L’occasion se présente quand j’arrive au niveau de la porte de ma classe, restée ouverte. J’entends la voix roque du costard-cravate, c’est ainsi que je le surnomme, déblatérer toutes ses conneries habituelles sur nos conditions de participation aux prochaines sorties. Debout devant le tableau, raide comme un manche à balai, il explique les modalités de la soirée d’Halloween qui aura bientôt lieu, en mettant une réserve pour les plus turbulents, dont je fais partie. Il accompagne chacune de ses paroles d’un mouvement d’index en direction de mes camarades et plisse son front ridé pour se donner un air sérieux. Le bal de fin d’année scolaire est réservé aux Terminales. Mais notre principal a eu la bonne idée de lancer pour la première fois, une fête déguisée, sous fond de farces et d’horreur, telle que cela se pratique aux USA, destinée à l’ensemble des lycéens. Toujours caché, je l’entends se racler la gorge avec autorité pour faire cesser les chuchotements, puis il annonce :

— L’absence prolongée de votre professeur de philosophie en raison de son congé de maternité vous confère beaucoup de temps libre. C’est pourquoi j’ai choisi votre classe pour l’organisation de cette fête qui se déroulera le 31 octobre !

C’est à ce moment précis que je décide d’entrer, puis de bondir sur le CPE, pour l’embrasser sur les deux joues. Après tout, il n’a jamais été précisé l’emplacement du baiser… Enfin, je le remercie chaleureusement en lui serrant la main, sans qu’il ne puisse manifester la moindre opposition.

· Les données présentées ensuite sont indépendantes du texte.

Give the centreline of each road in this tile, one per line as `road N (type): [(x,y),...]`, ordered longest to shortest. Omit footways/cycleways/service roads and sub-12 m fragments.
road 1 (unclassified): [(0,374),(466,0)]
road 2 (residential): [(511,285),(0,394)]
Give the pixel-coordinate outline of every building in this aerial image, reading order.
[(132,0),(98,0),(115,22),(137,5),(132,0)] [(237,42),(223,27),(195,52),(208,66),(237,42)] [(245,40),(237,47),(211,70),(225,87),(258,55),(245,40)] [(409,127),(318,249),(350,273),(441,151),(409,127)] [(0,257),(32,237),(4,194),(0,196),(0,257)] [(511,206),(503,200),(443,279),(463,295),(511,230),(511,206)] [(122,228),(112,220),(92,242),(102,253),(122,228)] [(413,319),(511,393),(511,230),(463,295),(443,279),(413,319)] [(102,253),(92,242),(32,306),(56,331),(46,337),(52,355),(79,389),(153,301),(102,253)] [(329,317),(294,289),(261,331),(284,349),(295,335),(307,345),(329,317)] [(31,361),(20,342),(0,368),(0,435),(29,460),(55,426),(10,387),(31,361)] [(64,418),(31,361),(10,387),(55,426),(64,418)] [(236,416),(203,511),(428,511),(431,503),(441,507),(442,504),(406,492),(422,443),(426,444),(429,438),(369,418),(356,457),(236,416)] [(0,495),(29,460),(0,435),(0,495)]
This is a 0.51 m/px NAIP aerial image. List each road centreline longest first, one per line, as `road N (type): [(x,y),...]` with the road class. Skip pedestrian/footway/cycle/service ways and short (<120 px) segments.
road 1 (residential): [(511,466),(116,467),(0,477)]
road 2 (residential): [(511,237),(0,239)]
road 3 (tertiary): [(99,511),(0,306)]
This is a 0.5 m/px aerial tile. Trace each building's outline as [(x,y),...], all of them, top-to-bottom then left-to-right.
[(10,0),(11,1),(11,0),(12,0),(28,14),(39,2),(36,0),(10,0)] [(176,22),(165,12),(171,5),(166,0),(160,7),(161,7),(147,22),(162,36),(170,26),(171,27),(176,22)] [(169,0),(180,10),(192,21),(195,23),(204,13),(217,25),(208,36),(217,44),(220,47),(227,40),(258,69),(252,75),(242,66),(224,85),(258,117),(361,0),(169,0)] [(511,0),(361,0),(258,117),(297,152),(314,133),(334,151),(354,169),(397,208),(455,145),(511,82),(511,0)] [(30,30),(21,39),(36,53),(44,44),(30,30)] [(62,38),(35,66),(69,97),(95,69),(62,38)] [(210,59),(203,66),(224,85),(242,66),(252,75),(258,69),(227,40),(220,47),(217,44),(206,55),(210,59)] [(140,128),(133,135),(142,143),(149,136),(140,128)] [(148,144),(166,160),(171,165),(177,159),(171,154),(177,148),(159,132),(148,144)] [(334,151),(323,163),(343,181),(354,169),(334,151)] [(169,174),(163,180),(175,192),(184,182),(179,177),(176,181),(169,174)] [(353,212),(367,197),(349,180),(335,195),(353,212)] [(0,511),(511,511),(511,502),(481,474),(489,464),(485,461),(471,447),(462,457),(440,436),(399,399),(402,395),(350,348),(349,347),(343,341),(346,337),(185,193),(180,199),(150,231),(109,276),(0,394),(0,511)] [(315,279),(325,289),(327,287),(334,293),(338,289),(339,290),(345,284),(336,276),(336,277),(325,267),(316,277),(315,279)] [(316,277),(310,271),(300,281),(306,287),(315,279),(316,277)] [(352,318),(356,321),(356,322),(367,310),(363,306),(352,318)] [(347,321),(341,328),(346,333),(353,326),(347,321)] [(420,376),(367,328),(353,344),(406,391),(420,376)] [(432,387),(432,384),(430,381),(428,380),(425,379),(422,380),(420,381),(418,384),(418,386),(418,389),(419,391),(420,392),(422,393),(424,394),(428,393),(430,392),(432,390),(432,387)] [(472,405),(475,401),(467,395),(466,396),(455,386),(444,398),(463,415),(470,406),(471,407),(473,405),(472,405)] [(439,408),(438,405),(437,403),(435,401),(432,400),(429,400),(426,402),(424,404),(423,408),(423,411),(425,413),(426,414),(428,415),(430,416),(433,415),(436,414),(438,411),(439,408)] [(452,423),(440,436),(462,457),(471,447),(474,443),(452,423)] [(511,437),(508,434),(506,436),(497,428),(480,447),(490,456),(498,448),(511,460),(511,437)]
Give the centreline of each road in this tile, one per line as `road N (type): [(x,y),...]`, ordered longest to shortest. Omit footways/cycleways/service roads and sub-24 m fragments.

— Merci, monsieur ! Vous êtes trop cool, sérieux !

Lorsque je le lâche, il remonte ses lunettes avec son majeur et se redresse exagérément pour tenter de garder une contenance, tandis que les élèves hurlent et tapent sur les bureaux, m’exultant dans un puissant vacarme. Tel un comédien qui achève son spectacle, je les salue en me penchant plusieurs fois en avant. Puis je fais quelques grimaces dans le dos du CPE qui, après avoir encaissé ma joie excessive, se reprend et m’envoie clairement chier :

— Monsieur Arand, vous êtes en retard, et au lieu de rentrer discrètement en classe, vous me sautez dessus ! Allez vous asseoir à votre place. Vous comprendrez qu’avec votre comportement, je commence à douter du bienfait de cette soirée. Pour la peine, vous passerez dans mon bureau à la fin des cours !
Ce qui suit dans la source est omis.